Because I’ve got some information about my fees on the website, I attract traffic. On the whole, ghostwriters don’t talk about their fees online.

If you’re in a business where people don’t put their fees up online, you could win the war for getting traffic from Google by providing a good answer for Google searches, to that question of, “How much should somebody in this industry cost?”

Another consideration is whether you get a lot of tire kickers. Going back to my ghostwriting example, I found that I got a lot of people making inquiries in the early days, who couldn’t afford somebody to help them to write a book.

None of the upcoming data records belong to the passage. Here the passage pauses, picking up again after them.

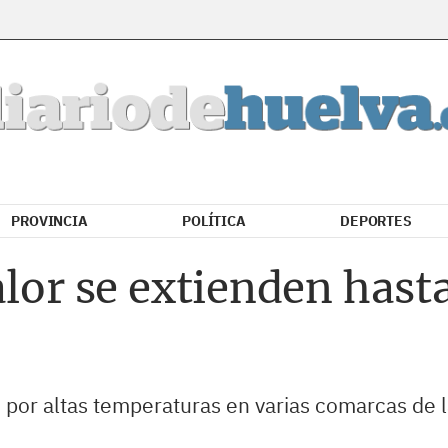
PROVINCIA
POLÍTICA
DEPORTES
alor se extienden hast
 por altas temperaturas en varias comarcas de l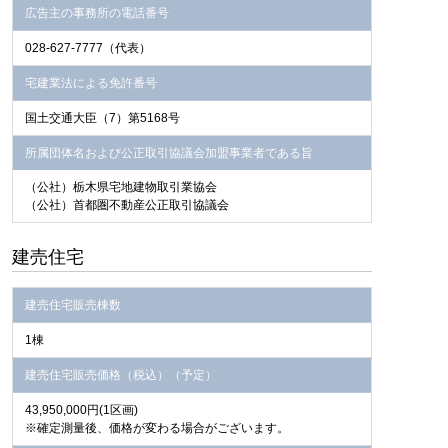
広告主の事務所の電話番号
028-627-7777（代表）
宅建業法による免許番号
国土交通大臣（7）第5168号
所属団体名および公正取引協議会加盟事業者である旨
（公社）栃木県宅地建物取引業協会
（公社）首都圏不動産公正取引協議会
建売住宅
建売住宅販売棟数
1棟
建売住宅販売価格（税込）（予定）
43,950,000円
(1区画)
※確定測量後、価格が変わる場合がございます。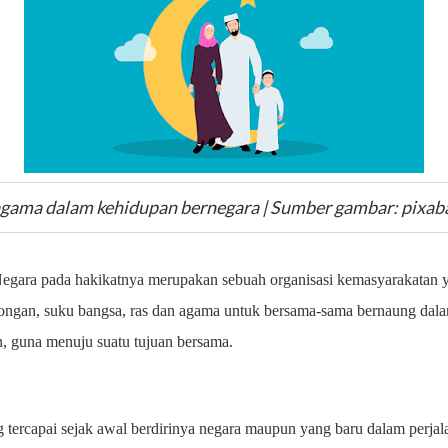
agama dalam kehidupan bernegara | Sumber gambar: pixa
egara pada hakikatnya merupakan sebuah organisasi kemasyarakatan ya
ongan, suku bangsa, ras dan agama untuk bersama-sama bernaung dala
n, guna menuju suatu tujuan bersama.
ng tercapai sejak awal berdirinya negara maupun yang baru dalam perja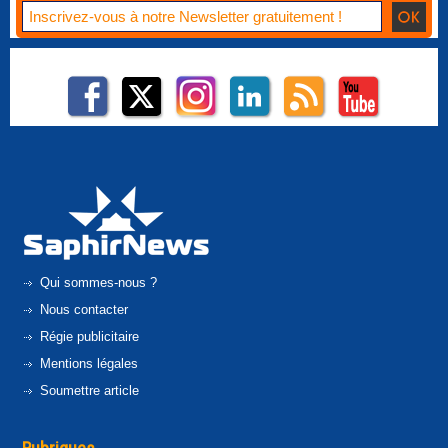
Qui sommes-nous ?
Nous contacter
Régie publicitaire
Mentions légales
Soumettre article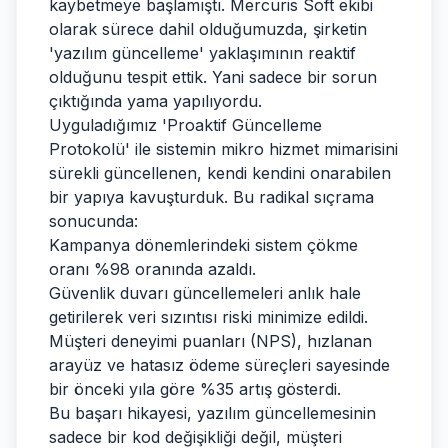
kaybetmeye başlamıştı. Mercuris Soft ekibi
olarak sürece dahil olduğumuzda, şirketin
'yazılım güncelleme' yaklaşımının reaktif
olduğunu tespit ettik. Yani sadece bir sorun
çıktığında yama yapılıyordu.
Uyguladığımız 'Proaktif Güncelleme
Protokolü' ile sistemin mikro hizmet mimarisini
sürekli güncellenen, kendi kendini onarabilen
bir yapıya kavuşturduk. Bu radikal sıçrama
sonucunda:
Kampanya dönemlerindeki sistem çökme
oranı %98 oranında azaldı.
Güvenlik duvarı güncellemeleri anlık hale
getirilerek veri sızıntısı riski minimize edildi.
Müşteri deneyimi puanları (NPS), hızlanan
arayüz ve hatasız ödeme süreçleri sayesinde
bir önceki yıla göre %35 artış gösterdi.
Bu başarı hikayesi, yazılım güncellemesinin
sadece bir kod değişikliği değil, müşteri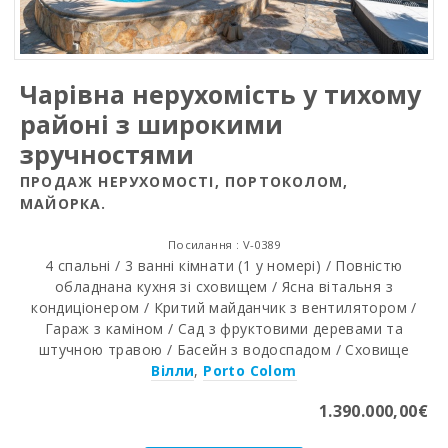
Чарівна нерухомість у тихому
районі з широкими
зручностями
ПРОДАЖ НЕРУХОМОСТІ, ПОРТОКОЛОМ,
МАЙОРКА.
Посилання : V-0389
4 спальні / 3 ванні кімнати (1 у номері) / Повністю
обладнана кухня зі сховищем / Ясна вітальня з
кондиціонером / Критий майданчик з вентилятором /
Гараж з каміном / Сад з фруктовими деревами та
штучною травою / Басейн з водоспадом / Сховище
Вілли
,
Porto Colom
1.390.000,00€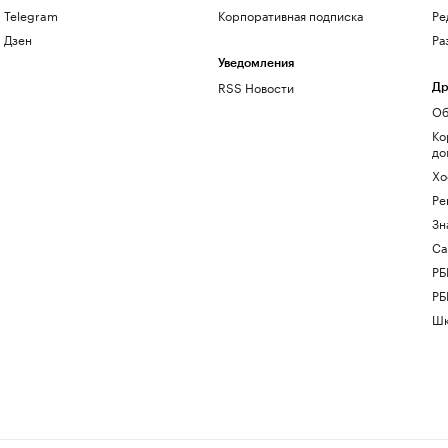
Telegram
Корпоративная подписка
Ре
Дзен
Ра
Уведомления
RSS Новости
Др
Об
Ко
до
Хо
Ре
Зн
Са
РБ
РБ
Шк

One of the biggest reasons, therefore, that I put my prices online, was so that people could come online, they can see how much ghostwriting a book cost, and they won’t go and bother to get in touch with me, if that wasn’t in line with their budget. I got a lot fewer inquiries, but the inquiries I got were of a higher quality.

If you find yourself getting a lot of tire kickers who just don’t have the budget or the interest in paying what you’re charging, you could find it a really good idea to exclude them and that hurdle, by putting up your fee.

On the other hand, you might be in a business where people think they don’t have the budget for that, but they don’t understand all that you do and the value that you bring. You may, therefore, want that opportunity when they make the inquiry, to have a chance to talk to them, and say, “This is what it costs, but this is why it costs that much. This is what you’re getting.”

Another idea is to give people the price, but to, if you like, charge for it. Again, with the ghostwriting example, I have a page about the fees. But if you actually want to know what the fees are, you have to give me your email address. In return for that email address, you automatically get sent a PDF with the discussion of ghostwriting fees, and why they are what they are.

I’ve got your email address. I can do some marketing to you if I want to, and you get a valuable piece of information you can’t get from a lot of ghostwriter’s sites. Again, you might find that’s a way to differentiate yourself from your competitors, and also, to give you a way of gathering email addresses from perspective clients, so that you can do some marketing to them.

There are other considerations when it comes to putting your price up on your website. These are just a few of them, but they give you some sort of idea of the fact it’s not a yes or no question. It’s to do with your industry, your business strategy, and what you stand to gain by putting the price up, versus what you might lose by putting the price up.

When you start to run the question through those sort of filters, I think you’ll be able to come up with an answer for yourself.